| Requirement a |
Retype the records exactly, starting at the line that contains "scientific name: Euodia" and ending with the last line of the records.

| Quoted passage |
··········

ANADYR, (1) a gulf, and (2) a river, in the extreme N.E. of Siberia, in the Maritime Province. The gulf extends from Cape Chukchi on the north to Cape Navarin on the south, forming part of the Bering Sea. The river, taking its rise in the Stanovoi mountains as the Ivashki or Ivachno, about 67 deg. N. lat. and 173 deg. E. long., flows through the Chukchi country, at first south-west and then east, and enters the Gulf of Anadyr after a course of about 500 miles. The country through which it passes is thinly populated, barren and desolate. For nine months of the year the ground is covered with snow. Reindeer, upon which the inhabitants subsist, are found in considerable numbers."

··········

| Information shown |
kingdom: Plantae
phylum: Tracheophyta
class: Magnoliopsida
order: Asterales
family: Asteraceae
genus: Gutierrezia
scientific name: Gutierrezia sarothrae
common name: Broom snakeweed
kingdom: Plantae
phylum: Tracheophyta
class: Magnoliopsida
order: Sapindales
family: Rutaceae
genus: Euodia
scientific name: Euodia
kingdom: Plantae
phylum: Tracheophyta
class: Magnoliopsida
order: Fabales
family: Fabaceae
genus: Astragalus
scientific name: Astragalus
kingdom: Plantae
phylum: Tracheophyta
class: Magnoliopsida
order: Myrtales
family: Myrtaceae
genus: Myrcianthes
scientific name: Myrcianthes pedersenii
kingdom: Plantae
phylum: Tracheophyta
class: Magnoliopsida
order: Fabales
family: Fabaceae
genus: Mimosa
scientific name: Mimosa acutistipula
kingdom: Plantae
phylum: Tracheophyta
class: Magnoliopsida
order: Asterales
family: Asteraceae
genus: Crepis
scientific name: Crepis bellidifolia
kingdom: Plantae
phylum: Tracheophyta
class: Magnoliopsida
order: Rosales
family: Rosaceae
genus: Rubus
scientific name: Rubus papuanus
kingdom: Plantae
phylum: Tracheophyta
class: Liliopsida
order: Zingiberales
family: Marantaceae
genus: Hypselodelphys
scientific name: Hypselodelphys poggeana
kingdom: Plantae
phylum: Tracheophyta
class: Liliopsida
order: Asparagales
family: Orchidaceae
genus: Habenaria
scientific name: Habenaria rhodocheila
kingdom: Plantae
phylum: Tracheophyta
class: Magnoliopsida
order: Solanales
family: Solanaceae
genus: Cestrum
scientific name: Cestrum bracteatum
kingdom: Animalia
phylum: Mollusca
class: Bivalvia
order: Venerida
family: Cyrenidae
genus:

··········

| Requirement b |
In the entry on Anadyr, list the words and phrases that describe the country through which the river passes.

| Exercise response a |
scientific name: Euodia
kingdom: Plantae
phylum: Tracheophyta
class: Magnoliopsida
order: Fabales
family: Fabaceae
genus: Astragalus
scientific name: Astragalus
kingdom: Plantae
phylum: Tracheophyta
class: Magnoliopsida
order: Myrtales
family: Myrtaceae
genus: Myrcianthes
scientific name: Myrcianthes pedersenii
kingdom: Plantae
phylum: Tracheophyta
class: Magnoliopsida
order: Fabales
family: Fabaceae
genus: Mimosa
scientific name: Mimosa acutistipula
kingdom: Plantae
phylum: Tracheophyta
class: Magnoliopsida
order: Asterales
family: Asteraceae
genus: Crepis
scientific name: Crepis bellidifolia
kingdom: Plantae
phylum: Tracheophyta
class: Magnoliopsida
order: Rosales
family: Rosaceae
genus: Rubus
scientific name: Rubus papuanus
kingdom: Plantae
phylum: Tracheophyta
class: Liliopsida
order: Zingiberales
family: Marantaceae
genus: Hypselodelphys
scientific name: Hypselodelphys poggeana
kingdom: Plantae
phylum: Tracheophyta
class: Liliopsida
order: Asparagales
family: Orchidaceae
genus: Habenaria
scientific name: Habenaria rhodocheila
kingdom: Plantae
phylum: Tracheophyta
class: Magnoliopsida
order: Solanales
family: Solanaceae
genus: Cestrum
scientific name: Cestrum bracteatum
kingdom: Animalia
phylum: Mollusca
class: Bivalvia
order: Venerida
family: Cyrenidae
genus:

| Exercise response b |
thinly populated
barren
desolate